### Requirement 1:
Rewrite everything from "Yeah realistically the" down to "down the stretch." in the forum thread about the team's biggest need, putting "inside scorer" where "interior scorer" appears.
### Requirement 2:
In the forum thread about the team's biggest need, which player does NewAgeBaller call a great "fit" for the team?
### Requirement 3:
In one to three sentences, explain why xray considers an inside threat a key component in the forum thread about the team's biggest need.
===== Quoted passage =====
# What is our biggest need ?



## croco (Feb 14, 2005)

Obviously we have a lot of holes to fill since we are not rebuilding, which is our biggest ?


----------



## xray (Feb 21, 2005)

They've long been a team full of "shooters", so I consider an inside threat a key component to making the offense a balanced afair. Besides, he probably could fill the middle on D as well. :biggrin:


----------



## t1no (Jul 10, 2005)

xray said:


> They've long been a team full of "shooters", so I consider an inside threat a key component to making the offense a balanced afair. Besides, he probably could fill the middle on D as well. :biggrin:


I agree and he can also be our second scorer. :lol:


----------



## Jet (Jul 1, 2005)

I think we need an inside scorer... They always try to bring in guys who are good defenders, but... normally they don't do much.


----------



## LionOfJudah (May 27, 2003)

We need someone who does everything Dirk doesn't do for us at the 4. Low post scoring and defensive safety net in the Paint. Of the players available this off season, there isn't anyone that comes to mind that can fills this gap. I think we'd be best served landing a younger more talented guard since theres several of those seemingly up for grabs this off season. No sense wasting money on another Dampier when theres more talent else where to be had.


----------



## VeN (May 10, 2005)

youth and an inside scoring threat.


----------



## t1no (Jul 10, 2005)

But let's be realistic... From that list, what can we get this offseason?


----------



## xray (Feb 21, 2005)

t1no said:


> But let's be realistic... From that list, what can we get this offseason?


"Mbenga, Mbenga, Mbenga..."
:thinking:


----------



## Dre (Jun 20, 2003)

Yeah realistically the most pressing need is an interior scorer...then right on the heels of that is a tenacious slasher who isn't scared down the stretch.


----------



## NewAgeBaller (Jan 8, 2007)

Without considering matchups/rotations, Brand would be a great "fit" for this team - as in he'd provide a lot this team is looking for. Inside scoring, inside defence, rebounding, experience, leadership all in one package.


----------



## croco (Feb 14, 2005)

VeN said:


> youth and an inside scoring threat.


Youth, what is that ? :lol:


----------



## VeN (May 10, 2005)

croco said:


> Youth, what is that ? :lol:



um.. the opposite of what we have on the bench now? if you want another example, go watch cp3 vs kidd. laff? i sure did


----------



## LionOfJudah (May 27, 2003)

NewAgeBaller said:


> Without considering matchups/rotations, Brand would be a great "fit" for this team - as in he'd provide a lot this team is looking for. Inside scoring, inside defence, rebounding, experience, leadership all in one package.
===== Input data =====
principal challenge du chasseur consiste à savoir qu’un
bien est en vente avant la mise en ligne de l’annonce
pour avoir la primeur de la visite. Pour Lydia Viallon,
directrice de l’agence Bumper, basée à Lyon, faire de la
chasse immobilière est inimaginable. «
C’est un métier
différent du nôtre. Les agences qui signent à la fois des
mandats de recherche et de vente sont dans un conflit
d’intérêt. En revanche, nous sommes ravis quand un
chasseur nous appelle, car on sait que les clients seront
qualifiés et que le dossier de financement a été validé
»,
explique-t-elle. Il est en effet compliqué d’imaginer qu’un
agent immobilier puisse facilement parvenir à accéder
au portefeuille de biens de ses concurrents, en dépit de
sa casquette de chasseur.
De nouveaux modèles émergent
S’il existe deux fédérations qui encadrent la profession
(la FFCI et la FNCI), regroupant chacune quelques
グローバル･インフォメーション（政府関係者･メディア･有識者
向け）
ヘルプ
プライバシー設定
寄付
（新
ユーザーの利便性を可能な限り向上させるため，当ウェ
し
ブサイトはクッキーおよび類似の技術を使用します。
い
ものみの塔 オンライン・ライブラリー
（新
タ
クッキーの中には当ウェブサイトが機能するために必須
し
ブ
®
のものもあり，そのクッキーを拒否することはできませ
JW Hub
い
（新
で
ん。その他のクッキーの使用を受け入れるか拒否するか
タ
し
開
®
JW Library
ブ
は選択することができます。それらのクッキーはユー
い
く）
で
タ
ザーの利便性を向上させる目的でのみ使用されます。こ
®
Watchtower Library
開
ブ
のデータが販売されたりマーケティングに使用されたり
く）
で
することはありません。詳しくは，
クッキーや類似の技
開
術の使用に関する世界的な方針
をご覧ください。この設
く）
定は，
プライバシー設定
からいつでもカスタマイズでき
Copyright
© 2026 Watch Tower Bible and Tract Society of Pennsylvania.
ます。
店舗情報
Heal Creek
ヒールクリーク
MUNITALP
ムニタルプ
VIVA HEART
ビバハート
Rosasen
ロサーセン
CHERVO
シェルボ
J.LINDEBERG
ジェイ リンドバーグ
=====
### Answer 1:
Yeah realistically the most pressing need is an inside scorer...then right on the heels of that is a tenacious slasher who isn't scared down the stretch.

### Answer 2:
Brand.

### Answer 3:
The team has long been full of "shooters," so an inside threat would make the offense balanced. xray adds that such a player could probably also fill the middle on defense.